= To-do item =
Search the entries for the word "Week". Copy every line that holds it.

= Extracted information =
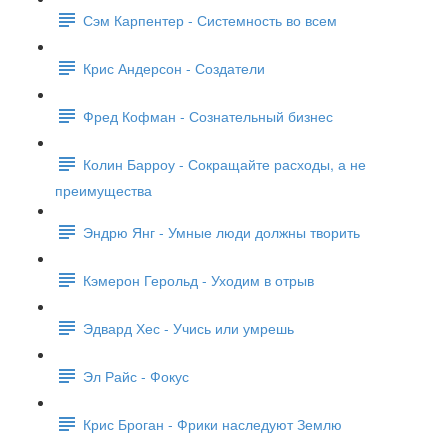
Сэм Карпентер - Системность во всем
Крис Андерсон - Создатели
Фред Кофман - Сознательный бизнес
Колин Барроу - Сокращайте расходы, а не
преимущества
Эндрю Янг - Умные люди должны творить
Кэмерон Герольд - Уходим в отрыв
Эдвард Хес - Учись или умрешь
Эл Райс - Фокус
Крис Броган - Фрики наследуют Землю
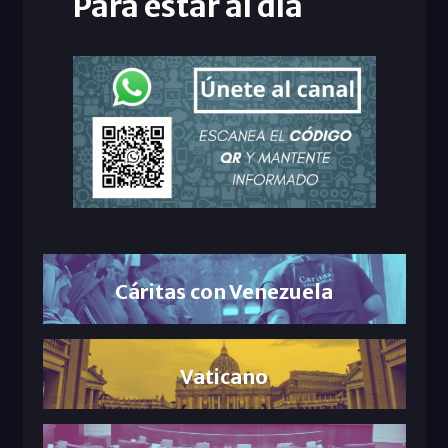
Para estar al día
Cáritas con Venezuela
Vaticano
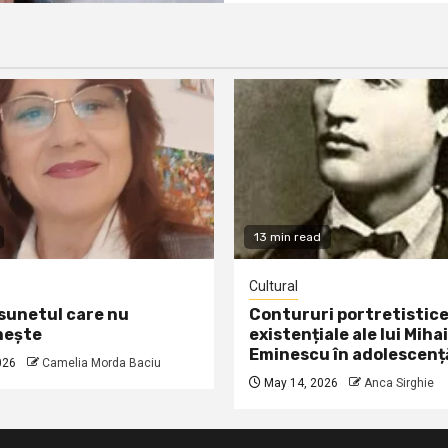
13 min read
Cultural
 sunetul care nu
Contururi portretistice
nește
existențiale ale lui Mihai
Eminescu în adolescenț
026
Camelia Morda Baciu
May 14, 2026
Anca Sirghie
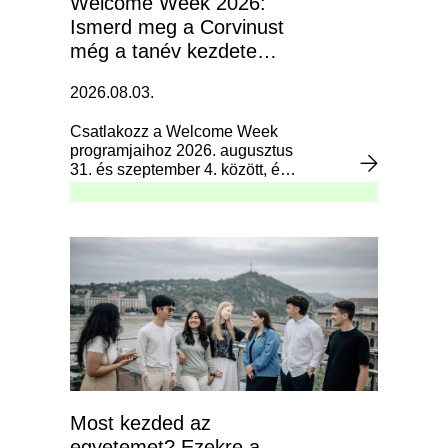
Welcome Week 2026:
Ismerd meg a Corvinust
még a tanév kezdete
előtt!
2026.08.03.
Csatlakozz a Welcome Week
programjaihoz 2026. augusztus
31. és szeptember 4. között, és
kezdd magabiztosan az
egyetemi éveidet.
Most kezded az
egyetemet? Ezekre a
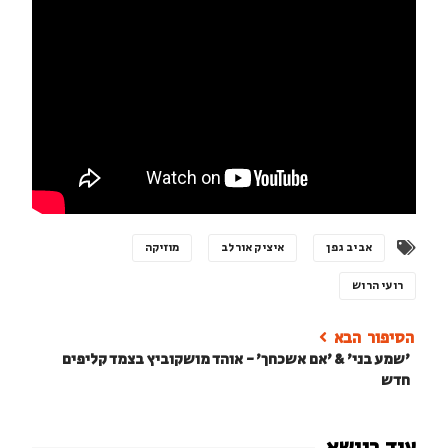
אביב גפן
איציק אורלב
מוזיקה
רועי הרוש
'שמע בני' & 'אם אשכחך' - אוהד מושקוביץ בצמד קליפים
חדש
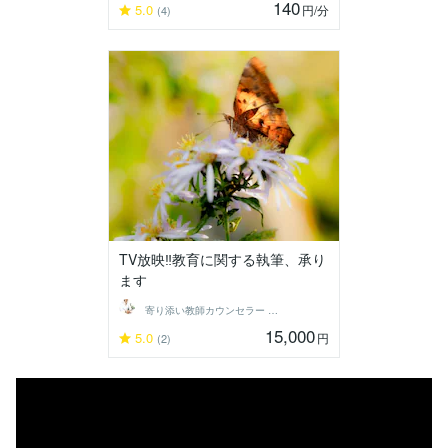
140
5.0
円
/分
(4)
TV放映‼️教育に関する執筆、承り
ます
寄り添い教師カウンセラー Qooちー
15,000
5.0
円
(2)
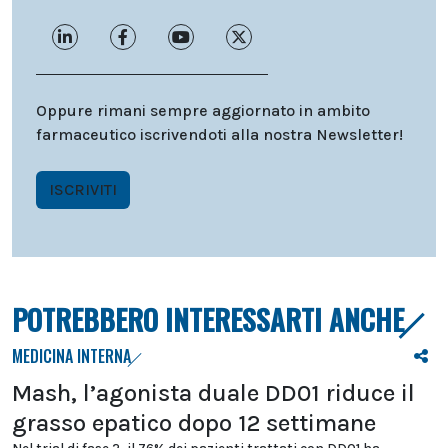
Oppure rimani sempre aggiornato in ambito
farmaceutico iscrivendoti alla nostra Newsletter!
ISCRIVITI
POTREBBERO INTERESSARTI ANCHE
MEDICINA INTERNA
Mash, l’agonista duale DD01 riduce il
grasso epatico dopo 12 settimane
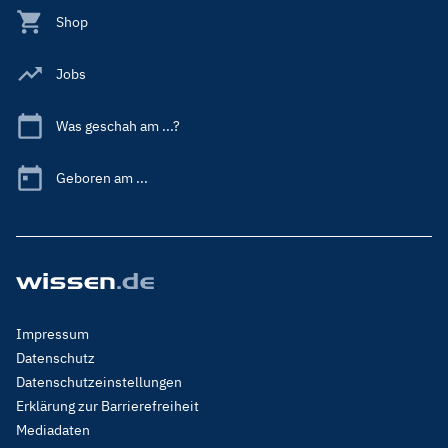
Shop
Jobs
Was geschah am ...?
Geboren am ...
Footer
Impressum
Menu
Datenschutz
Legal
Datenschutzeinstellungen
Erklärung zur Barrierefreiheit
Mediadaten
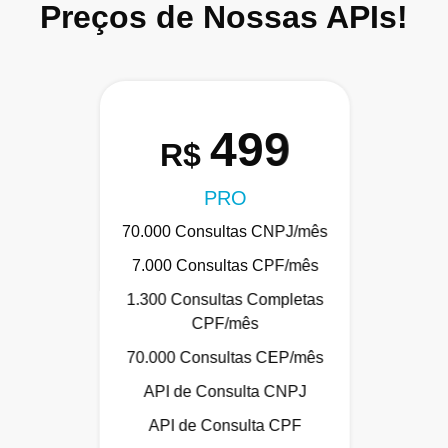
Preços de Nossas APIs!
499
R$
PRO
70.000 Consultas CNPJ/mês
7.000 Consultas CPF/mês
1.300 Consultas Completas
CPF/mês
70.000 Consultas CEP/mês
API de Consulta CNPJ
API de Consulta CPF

= Solution to this problem =
Welcome Week 2026:
Csatlakozz a Welcome Week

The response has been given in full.